Targeting a cancer gene

By: James V. Kohl | Published on: November 20, 2013

‘Undruggable’ mutation meets its match: Six-year effort yields first drug to target important cancer gene

See also: Drug discovery: Pocket of opportunity[subscription required]
Excerpt: “.,.the non-mutated protein is the beating heart of cell signalling, but mutated versions are the villainous masterminds of malignancies.”
and see K-Ras(G12C) inhibitors allosterically control GTP affinity and effector interactions [subscription required]
Excerpt: “…initial evaluation of our compounds in lung cancer cell lines suggests allele-specific impairment of K-Ras function.”
My comment:
1) They ignored any aspect of random mutations, natural selection, or mutation-driven evolution — probably because no experimental evidence supports that theory.
2) They focused on structures and functions altered by RNA-mediated amino acid substitutions, which are typically associated with nutrient-dependent adaptations; controlled proliferation of different cell types; and the pheromone-controlled physiology of reproduction.
3) That allowed them to use what is known about the difference between effects of mutations on structure and function — probably by comparing those detrimental effects in the context of the conserved molecular mechanisms of adaptations that benefit individual survival and species survival in species from microbes to man.
I say probably, but think they are obviously following the guidelines set forth by the  FDA , NIMH, ASAM, and IOM for drug development. Clearly, they did not take a “shot-in-the-dark and deal-with-the-side-effects-later” approach. That’s why their approach is more likely to result in development of a potentially effective drug to treat cancer, which will hopefully not interfere, or will interfere less, with the structure and function of species-specific adaptations.
The NIMH has advocated the same approach for drug development in cases where effects on molecular mechanisms are tractable to effects on hormones that affect behavior.

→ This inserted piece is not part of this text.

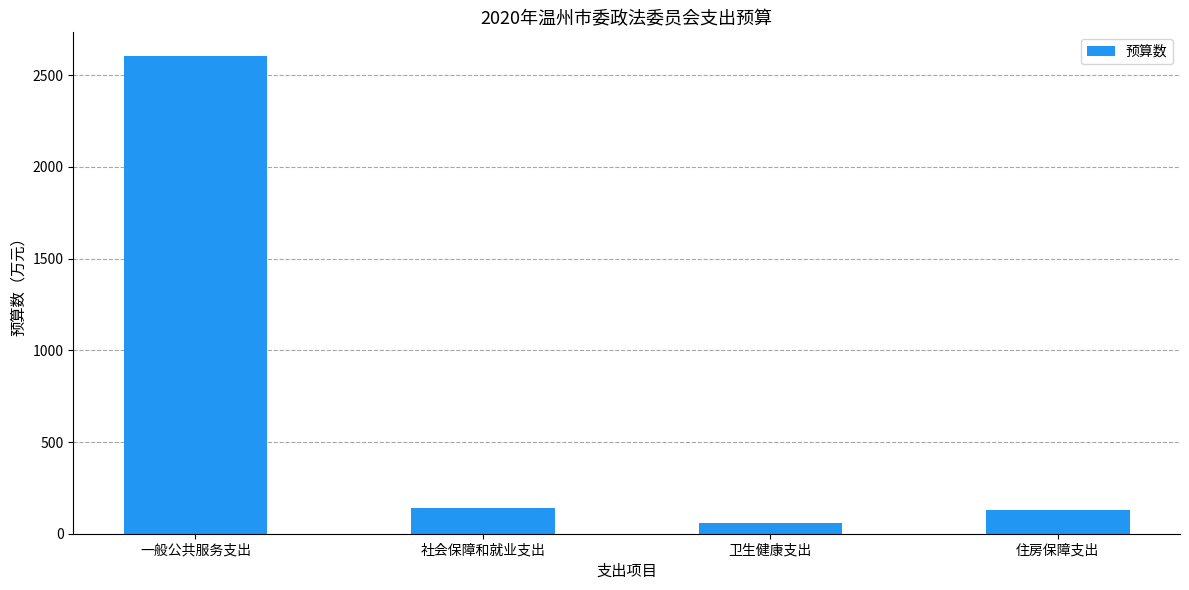

Which label corresponds to the largest value in the chart?

一般公共服务支出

Evolutionary theorists and human ethologists may now begin to see the relevance of my question about Mutation-initiated natural selection for melanoma. “This brings up the question of how the mutation was naturally selected to remain in the human genome despite the consequence of cancer.”
Anyone who cannot see that mutation-initiated natural selection in not a scientific approach will probably be among a minority of people who still do not recognize the importance of epigenetics and conserved molecular mechanisms in the context of health, mental disorders, and the treatment of physical diseases such as cancer.

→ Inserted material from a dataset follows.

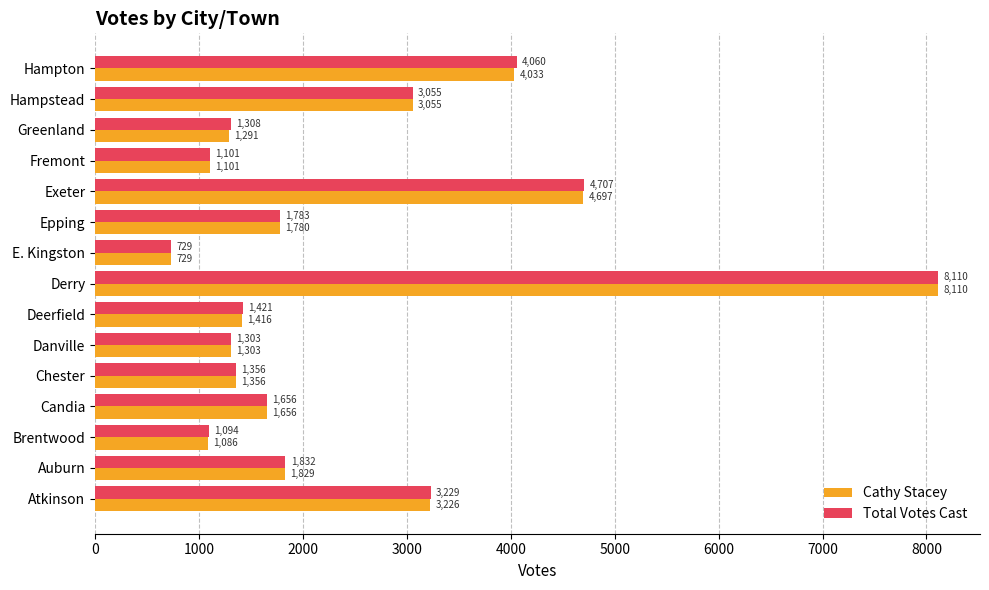

What is the difference between the maximum and minimum values in the Total Votes Cast series?

7381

Clearly, an allele-specific approach to atypical intercellular signaling associated with abnormal cell-type differentiation and proliferation is required, not just a “kill-the-mutated-cells” and accept the collateral damage approach.
Perhaps funding for social science research that is based on mutation-initiated changes that “just happen” should be held until a cure for cancer is a reality, since mutation-driven evolution has nothing to do with scientific reality.